### DOCUMENT SECTION
● ● ● ● ● ● ●
Tom pioneered amalgamations of the SMWU with the Jewellers' & Stove Makers' Unions in the 1930s and 1940s and contributed to the formation of the Amalgamated Metal Workers' Union. At the time of his retirement in 1972 he was the NSW State President and National Vice-President of the Amalgamated Metal Workers' Union.

Tom was the Sheet Metal Workers' Unions' delegate to the ACTU from 1938 to 1972, serving on the ACTU Executive for many years and on its Shipbuilding Sub-Committee from 1946-1963. He was actively involved on the Executive of the NSW Labor Council from the 1920s until his retirement in 1972. He was a member of the NSW Labor Council delegation which travelled to China and the Soviet Union in 1927. In 1943, Wright helped found the Metal Trades Federation on which he was a Sheet Metal Workers' Union delegate.

With his wife, Mary, Tom Wright played a substantial part in the long campaign to achieve equal pay for women and was an active campaigner for Aboriginal rights. Tom died in Sydney on 10 January 1981.

Mary Wright was born in 1903 in Sydney. At age 17 she married wharfie John Lamm and they had four children before his death from cancer in 1931. Mary and John were active unionists, with John being involved with the Waterside Workers' Union and Mary joining the Militant Women's Group in the 1920s. In 1930 Mary stood as the Communist Party of Australia candidate for Annandale. The CPA did not perform well in the election, but Mary was shocked and embarrassed to have been their most successful candidate.

Mary met Tom Wright through their work with the Unemployed Workers’ Movement. They began a relationship, living together for the next ten years before eventually marrying in 1941.

Mary was a founder of the International Women’s Day celebrations in Sydney and in 1936 became President of the first Sydney IWD Committee. She was involved in the formation of the Council of Action for Equal Pay in 1937 and became a State Council member of the United Associations of Women, taking part in drawing up the Women’s Charter of equal rights. She was a member of the New Housewives’ Association and a member of its successor, the Union of Australian Women when it was formed in 1950.

In 1953 Mary and Tom Wright moved to Bankstown, where Mary became President of the Bankstown Branch of the UAW. Mary resigned from the CPA with Tom Wright in 1971 and joined the new Socialist Party of Australia. Mary died in Sydney on 18 April 1993 at the age of 90.
● ● ● ● ● ● ●
### DATA FOR REVIEW
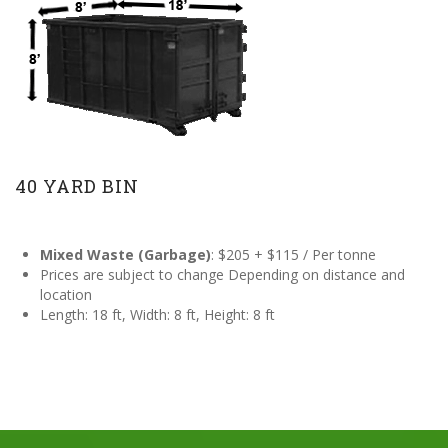
40 YARD BIN
Mixed Waste (Garbage)
: $205 + $115 / Per tonne
Prices are subject to change Depending on distance and
location
Length: 18 ft, Width: 8 ft, Height: 8 ft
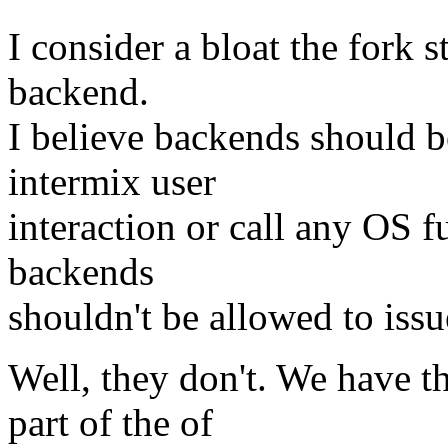
I consider a bloat the fork 
backend.
I believe backends should b
intermix user
interaction or call any OS fu
backends
shouldn't be allowed to issue
Well, they don't. We have 
part of the of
● ● ● ● ● ● ●
### DIRECTIONS FOR THIS TASK
According to the text about Tom and Mary Wright, in what year did Mary become President of the first Sydney International Women's Day Committee?

### THE COMPLETED TASK
1936